As we learn to lean into this process of rupture and repair we start to feel how fresh and energising conflict can actually feel, when we trust that we - and ideally, our collaborators, friends, family and lovers, are willing to make a mess in our honouring of what feels true in the moment and in our trust that we are all willing and able to do the vital and regenerative work of repair. 

Why does patriarchy persist?

In their potent book Why does patriarchy persist?, Carol Gilligan and Naomi Snider carefully explain how it is our lack of capacity for this process around rupture and repair that sits at the heart of enabling patriarchy to persist.

Without the capacity to healthily engage in rupture and repair we unconsciously shape our lives in ways that are intended to avoid feeling the pain that comes when we lose love. Boys, in particular, are conditioned from a young age to shut off from their feelings and their capacity for empathy. And girls, in particular, are conditioned to 'people please' by denying the truth of their experience.

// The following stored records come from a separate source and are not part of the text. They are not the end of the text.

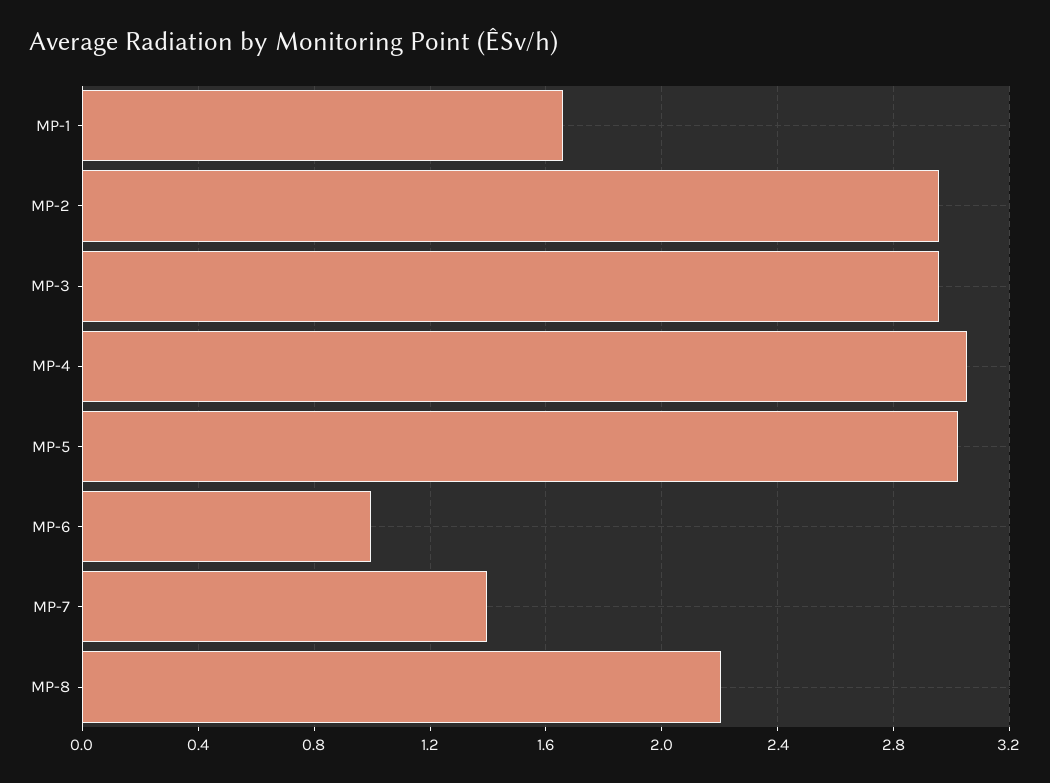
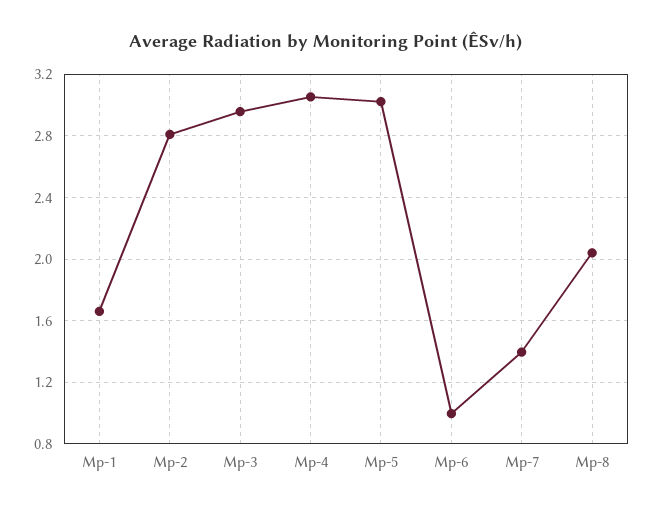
  {
    "MP-1": 1.65,
-   "MP-2": 2.95,
+   "MP-2": 2.8,
    "MP-3": 2.95,
    "MP-4": 3.05,
    "MP-5": 3,
    "MP-6": 1,
    "MP-7": 1.4,
-   "MP-8": 2.2
+   "MP-8": 2.05
  }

In place of authentic relationship we have created a culture of 'relationships' - a tragically watered down imitation that deliberately avoids intimacy and authentic relating, in our attempts to avoid feeling the pain of losing love.

When we have the courage to learn how to tolerate the discomfort that the threat of losing love generates in us, we begin to learn how to turn towards the transformative process of rupture and repair.

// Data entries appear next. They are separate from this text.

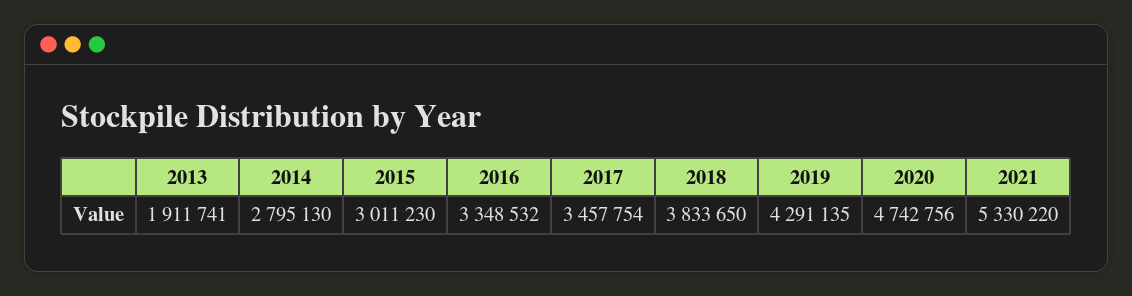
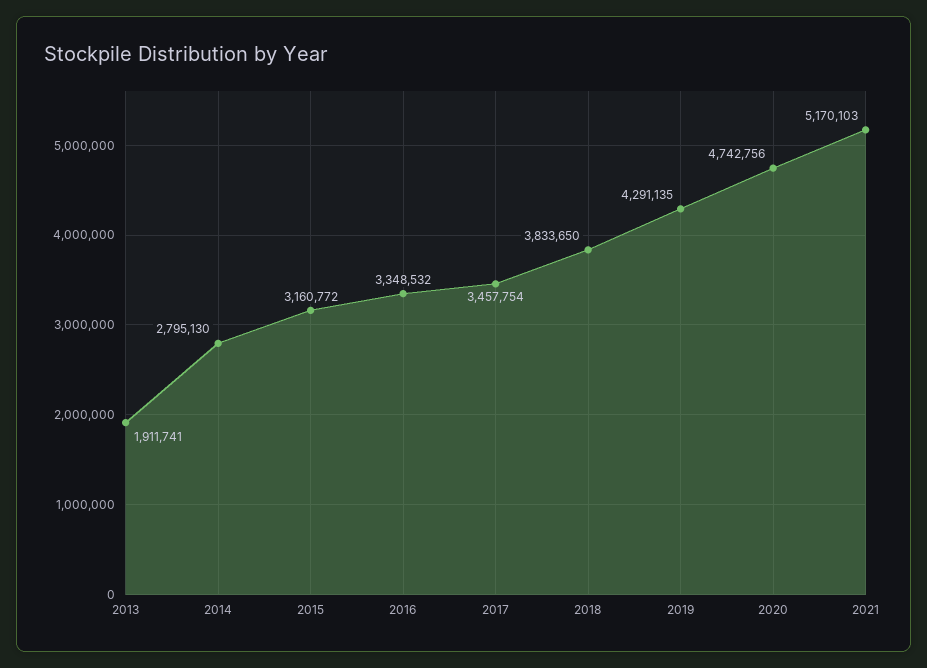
  {
    "2013": 1911741,
    "2014": 2795130,
-   "2015": 3011230,
+   "2015": 3160772,
    "2016": 3348532,
    "2017": 3457754,
    "2018": 3833650,
    "2019": 4291135,
    "2020": 4742756,
-   "2021": 5330220
+   "2021": 5170103
  }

Could it be that embracing this approach to conflict transformation is what is needed to execute a death blow to patriarchal culture and it's destructive power-over ways of relating?

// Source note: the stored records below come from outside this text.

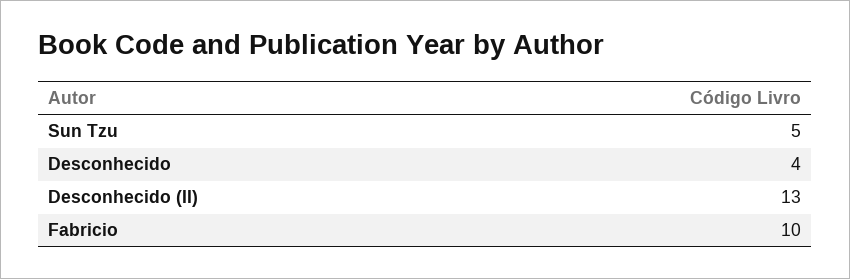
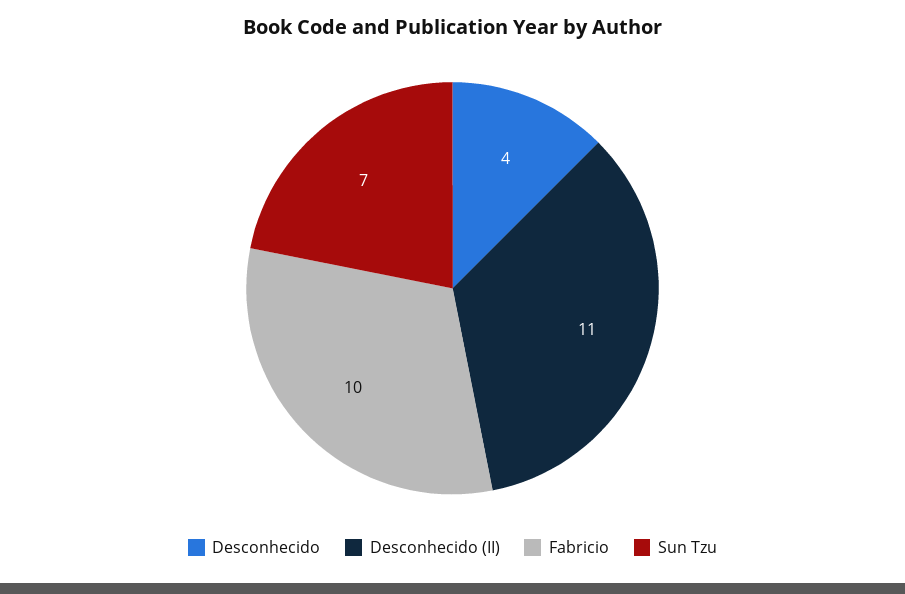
  {
-   "Sun Tzu": 5,
+   "Sun Tzu": 7,
    "Desconhecido": 4,
-   "Desconhecido (II)": 13,
+   "Desconhecido (II)": 11,
    "Fabricio": 10
  }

Books on transformative conflict

Conflict is not Abuse by Sarah Schulman (excerpt from Goodreads)

"From intimate relationships to global politics, Sarah Schulman observes a continuum: that inflated accusations of harm are used to avoid accountability. Illuminating the difference between Conflict and Abuse, Schulman directly addresses our contemporary culture of scapegoating. This deep, brave, and bold work reveals how punishment replaces personal and collective self-criticism, and shows why difference is so often used to justify cruelty and shunning. Rooting the problem of escalation in negative group relationships, Schulman illuminates the ways cliques, communities, families, and religious, racial, and national groups bond through the refusal to change their self-concept. She illustrates how Supremacy behavior and Traumatized behavior resemble each other, through a shared inability to tolerate difference.

This important and sure to be controversial book illuminates such contemporary and historical issues of personal, racial, and geo-political difference as tools of escalation towards injustice, exclusion, and punishment, whether the objects of dehumanization are other individuals in our families or communities, people with HIV, African Americans, or Palestinians. Conflict Is Not Abuse is a searing rejection of the cultural phenomenon of blame, cruelty, and scapegoating, and how those in positions of power exacerbate and manipulate fear of the "other" to achieve their goals."

Sitting in the Fire by Arnold Mindell

(excerpt from 'Good reads') Using examples ranging from disputes in small organizations to large-scale conflicts in countries around the world, this volume offers practical methods for working with conflict, leadership crises, stagnation, abuse, terrorism, violence, and other social action issues. It brings an understanding of the psychology of conflict and the knowledge that many disputes can be traced back to inequalities of rank and power between parties, providing tools that will enable people to use conflict to build community.